▸ Data extract:
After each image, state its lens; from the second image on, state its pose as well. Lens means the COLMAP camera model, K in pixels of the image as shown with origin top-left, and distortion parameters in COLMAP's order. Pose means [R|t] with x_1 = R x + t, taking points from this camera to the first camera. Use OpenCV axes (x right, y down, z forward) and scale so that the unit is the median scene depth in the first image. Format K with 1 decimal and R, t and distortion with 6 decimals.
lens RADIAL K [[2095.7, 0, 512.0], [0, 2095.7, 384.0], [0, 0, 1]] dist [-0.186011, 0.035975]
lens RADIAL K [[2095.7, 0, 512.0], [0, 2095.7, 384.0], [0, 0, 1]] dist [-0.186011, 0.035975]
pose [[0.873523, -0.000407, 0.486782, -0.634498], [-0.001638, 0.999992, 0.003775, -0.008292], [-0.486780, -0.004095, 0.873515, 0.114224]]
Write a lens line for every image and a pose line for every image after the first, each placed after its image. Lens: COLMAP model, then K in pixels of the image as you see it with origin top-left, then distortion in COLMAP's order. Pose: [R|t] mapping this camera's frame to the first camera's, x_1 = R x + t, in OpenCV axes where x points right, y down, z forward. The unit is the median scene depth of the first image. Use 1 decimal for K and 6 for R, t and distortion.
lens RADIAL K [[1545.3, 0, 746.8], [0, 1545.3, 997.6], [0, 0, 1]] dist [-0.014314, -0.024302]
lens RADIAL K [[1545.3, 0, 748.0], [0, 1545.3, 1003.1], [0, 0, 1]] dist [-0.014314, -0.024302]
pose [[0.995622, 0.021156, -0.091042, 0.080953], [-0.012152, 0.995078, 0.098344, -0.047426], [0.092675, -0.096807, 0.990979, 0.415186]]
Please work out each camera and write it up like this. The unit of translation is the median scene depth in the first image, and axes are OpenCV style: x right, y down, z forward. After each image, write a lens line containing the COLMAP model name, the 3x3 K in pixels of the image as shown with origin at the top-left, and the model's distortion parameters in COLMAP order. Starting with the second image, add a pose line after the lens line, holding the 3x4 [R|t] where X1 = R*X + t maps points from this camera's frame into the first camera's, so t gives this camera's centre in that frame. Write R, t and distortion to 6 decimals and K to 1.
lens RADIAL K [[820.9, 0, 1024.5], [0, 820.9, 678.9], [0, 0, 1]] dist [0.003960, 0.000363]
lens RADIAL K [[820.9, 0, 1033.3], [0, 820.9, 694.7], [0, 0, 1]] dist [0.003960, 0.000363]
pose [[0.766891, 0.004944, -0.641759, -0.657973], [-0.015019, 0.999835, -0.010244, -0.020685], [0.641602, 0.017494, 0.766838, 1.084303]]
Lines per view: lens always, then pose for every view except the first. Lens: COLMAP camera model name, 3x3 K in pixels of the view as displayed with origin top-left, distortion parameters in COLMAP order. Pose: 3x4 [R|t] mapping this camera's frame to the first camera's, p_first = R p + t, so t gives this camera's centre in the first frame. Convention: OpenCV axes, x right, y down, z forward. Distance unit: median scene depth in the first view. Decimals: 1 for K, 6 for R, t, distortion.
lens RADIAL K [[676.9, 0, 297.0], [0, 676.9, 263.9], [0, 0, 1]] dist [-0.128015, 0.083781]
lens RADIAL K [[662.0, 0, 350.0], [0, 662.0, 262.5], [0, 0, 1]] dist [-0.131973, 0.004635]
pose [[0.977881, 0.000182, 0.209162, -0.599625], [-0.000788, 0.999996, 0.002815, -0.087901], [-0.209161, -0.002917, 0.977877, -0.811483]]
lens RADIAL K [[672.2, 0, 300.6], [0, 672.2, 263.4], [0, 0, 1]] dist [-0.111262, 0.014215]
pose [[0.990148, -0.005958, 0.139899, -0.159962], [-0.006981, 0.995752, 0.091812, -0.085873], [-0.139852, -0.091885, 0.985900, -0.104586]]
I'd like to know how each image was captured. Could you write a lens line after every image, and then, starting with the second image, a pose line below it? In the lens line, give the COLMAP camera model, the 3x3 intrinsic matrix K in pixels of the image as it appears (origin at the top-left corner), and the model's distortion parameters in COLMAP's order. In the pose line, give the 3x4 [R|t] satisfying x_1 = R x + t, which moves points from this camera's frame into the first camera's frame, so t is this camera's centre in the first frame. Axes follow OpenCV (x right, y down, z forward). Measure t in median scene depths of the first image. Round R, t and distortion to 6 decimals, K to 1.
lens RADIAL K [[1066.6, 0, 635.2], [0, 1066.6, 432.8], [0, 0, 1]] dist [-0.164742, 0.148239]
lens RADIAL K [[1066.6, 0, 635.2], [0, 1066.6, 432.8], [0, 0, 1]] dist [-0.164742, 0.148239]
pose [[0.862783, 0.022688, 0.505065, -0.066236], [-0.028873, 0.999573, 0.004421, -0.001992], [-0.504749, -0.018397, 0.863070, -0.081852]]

▸ Exercise instructions: Recast all of the material above as a two-column CSV with the headers input and output. Give one row for each prose passage, placing the passage in one column and the lines that follow it in the other, and put each in a single quoted field with line breaks replaced by spaces.

▸ Expected answer:
input,output
"After each image, state its lens; from the second image on, state its pose as well. Lens means the COLMAP camera model, K in pixels of the image as shown with origin top-left, and distortion parameters in COLMAP's order. Pose means [R|t] with x_1 = R x + t, taking points from this camera to the first camera. Use OpenCV axes (x right, y down, z forward) and scale so that the unit is the median scene depth in the first image. Format K with 1 decimal and R, t and distortion with 6 decimals.","lens RADIAL K [[2095.7, 0, 512.0], [0, 2095.7, 384.0], [0, 0, 1]] dist [-0.186011, 0.035975] lens RADIAL K [[2095.7, 0, 512.0], [0, 2095.7, 384.0], [0, 0, 1]] dist [-0.186011, 0.035975] pose [[0.873523, -0.000407, 0.486782, -0.634498], [-0.001638, 0.999992, 0.003775, -0.008292], [-0.486780, -0.004095, 0.873515, 0.114224]]"
"Write a lens line for every image and a pose line for every image after the first, each placed after its image. Lens: COLMAP model, then K in pixels of the image as you see it with origin top-left, then distortion in COLMAP's order. Pose: [R|t] mapping this camera's frame to the first camera's, x_1 = R x + t, in OpenCV axes where x points right, y down, z forward. The unit is the median scene depth of the first image. Use 1 decimal for K and 6 for R, t and distortion.","lens RADIAL K [[1545.3, 0, 746.8], [0, 1545.3, 997.6], [0, 0, 1]] dist [-0.014314, -0.024302] lens RADIAL K [[1545.3, 0, 748.0], [0, 1545.3, 1003.1], [0, 0, 1]] dist [-0.014314, -0.024302] pose [[0.995622, 0.021156, -0.091042, 0.080953], [-0.012152, 0.995078, 0.098344, -0.047426], [0.092675, -0.096807, 0.990979, 0.415186]]"
"Please work out each camera and write it up like this. The unit of translation is the median scene depth in the first image, and axes are OpenCV style: x right, y down, z forward. After each image, write a lens line containing the COLMAP model name, the 3x3 K in pixels of the image as shown with origin at the top-left, and the model's distortion parameters in COLMAP order. Starting with the second image, add a pose line after the lens line, holding the 3x4 [R|t] where X1 = R*X + t maps points from this camera's frame into the first camera's, so t gives this camera's centre in that frame. Write R, t and distortion to 6 decimals and K to 1.","lens RADIAL K [[820.9, 0, 1024.5], [0, 820.9, 678.9], [0, 0, 1]] dist [0.003960, 0.000363] lens RADIAL K [[820.9, 0, 1033.3], [0, 820.9, 694.7], [0, 0, 1]] dist [0.003960, 0.000363] pose [[0.766891, 0.004944, -0.641759, -0.657973], [-0.015019, 0.999835, -0.010244, -0.020685], [0.641602, 0.017494, 0.766838, 1.084303]]"
"Lines per view: lens always, then pose for every view except the first. Lens: COLMAP camera model name, 3x3 K in pixels of the view as displayed with origin top-left, distortion parameters in COLMAP order. Pose: 3x4 [R|t] mapping this camera's frame to the first camera's, p_first = R p + t, so t gives this camera's centre in the first frame. Convention: OpenCV axes, x right, y down, z forward. Distance unit: median scene depth in the first view. Decimals: 1 for K, 6 for R, t, distortion.","lens RADIAL K [[676.9, 0, 297.0], [0, 676.9, 263.9], [0, 0, 1]] dist [-0.128015, 0.083781] lens RADIAL K [[662.0, 0, 350.0], [0, 662.0, 262.5], [0, 0, 1]] dist [-0.131973, 0.004635] pose [[0.977881, 0.000182, 0.209162, -0.599625], [-0.000788, 0.999996, 0.002815, -0.087901], [-0.209161, -0.002917, 0.977877, -0.811483]] lens RADIAL K [[672.2, 0, 300.6], [0, 672.2, 263.4], [0, 0, 1]] dist [-0.111262, 0.014215] pose [[0.990148, -0.005958, 0.139899, -0.159962], [-0.006981, 0.995752, 0.091812, -0.085873], [-0.139852, -0.091885, 0.985900, -0.104586]]"
"I'd like to know how each image was captured. Could you write a lens line after every image, and then, starting with the second image, a pose line below it? In the lens line, give the COLMAP camera model, the 3x3 intrinsic matrix K in pixels of the image as it appears (origin at the top-left corner), and the model's distortion parameters in COLMAP's order. In the pose line, give the 3x4 [R|t] satisfying x_1 = R x + t, which moves points from this camera's frame into the first camera's frame, so t is this camera's centre in the first frame. Axes follow OpenCV (x right, y down, z forward). Measure t in median scene depths of the first image. Round R, t and distortion to 6 decimals, K to 1.","lens RADIAL K [[1066.6, 0, 635.2], [0, 1066.6, 432.8], [0, 0, 1]] dist [-0.164742, 0.148239] lens RADIAL K [[1066.6, 0, 635.2], [0, 1066.6, 432.8], [0, 0, 1]] dist [-0.164742, 0.148239] pose [[0.862783, 0.022688, 0.505065, -0.066236], [-0.028873, 0.999573, 0.004421, -0.001992], [-0.504749, -0.018397, 0.863070, -0.081852]]"